Work request:
Only lines that contain the word "First" are to be returned from the data below.

Given data:
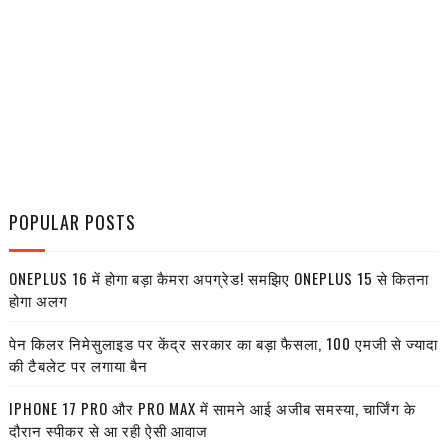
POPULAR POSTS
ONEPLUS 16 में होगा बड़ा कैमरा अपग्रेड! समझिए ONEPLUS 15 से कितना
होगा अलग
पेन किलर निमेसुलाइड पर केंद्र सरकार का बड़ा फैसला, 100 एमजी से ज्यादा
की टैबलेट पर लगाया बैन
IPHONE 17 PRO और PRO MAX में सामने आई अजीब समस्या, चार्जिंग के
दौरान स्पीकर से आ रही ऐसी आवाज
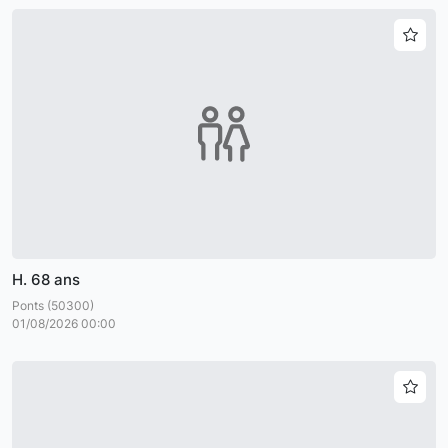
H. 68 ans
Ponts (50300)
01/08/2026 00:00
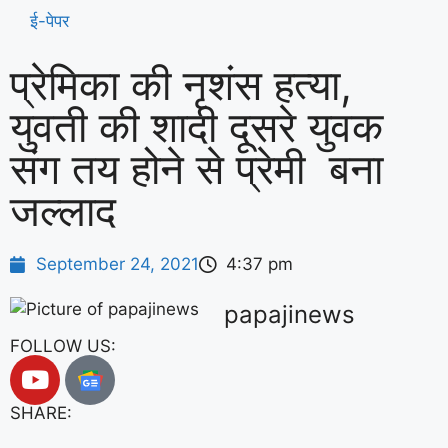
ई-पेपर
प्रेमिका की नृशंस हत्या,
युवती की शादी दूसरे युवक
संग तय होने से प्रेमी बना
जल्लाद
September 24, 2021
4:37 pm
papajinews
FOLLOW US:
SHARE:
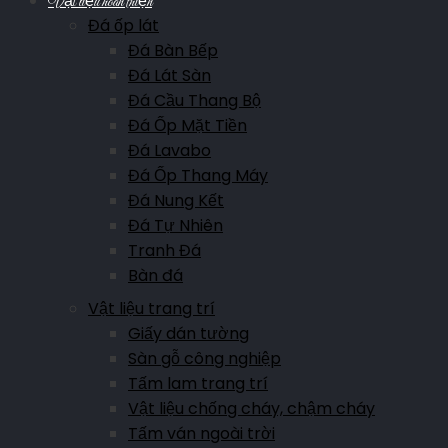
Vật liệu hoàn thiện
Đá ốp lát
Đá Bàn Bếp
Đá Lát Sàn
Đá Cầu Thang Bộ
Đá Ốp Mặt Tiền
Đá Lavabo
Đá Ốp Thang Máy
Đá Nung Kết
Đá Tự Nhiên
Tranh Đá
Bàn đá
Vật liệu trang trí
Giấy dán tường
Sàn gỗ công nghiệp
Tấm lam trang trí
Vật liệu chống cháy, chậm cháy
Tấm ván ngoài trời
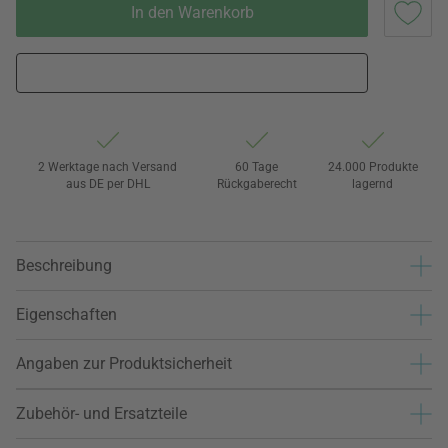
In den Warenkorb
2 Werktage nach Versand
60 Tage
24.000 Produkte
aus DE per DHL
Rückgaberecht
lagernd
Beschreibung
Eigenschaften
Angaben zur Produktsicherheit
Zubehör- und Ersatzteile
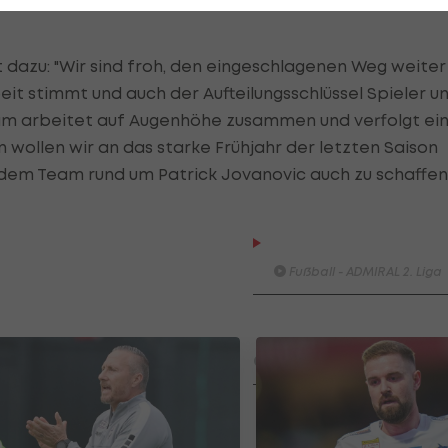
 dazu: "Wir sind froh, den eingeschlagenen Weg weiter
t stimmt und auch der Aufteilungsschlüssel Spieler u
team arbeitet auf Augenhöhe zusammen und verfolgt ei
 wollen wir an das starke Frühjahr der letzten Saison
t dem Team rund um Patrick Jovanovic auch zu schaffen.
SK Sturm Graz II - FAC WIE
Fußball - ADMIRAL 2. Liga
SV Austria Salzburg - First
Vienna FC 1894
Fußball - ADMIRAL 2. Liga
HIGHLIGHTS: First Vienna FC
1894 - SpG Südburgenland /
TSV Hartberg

Result of this task:
SV Austria Salzburg - First
HIGHLIGHTS: First Vienna FC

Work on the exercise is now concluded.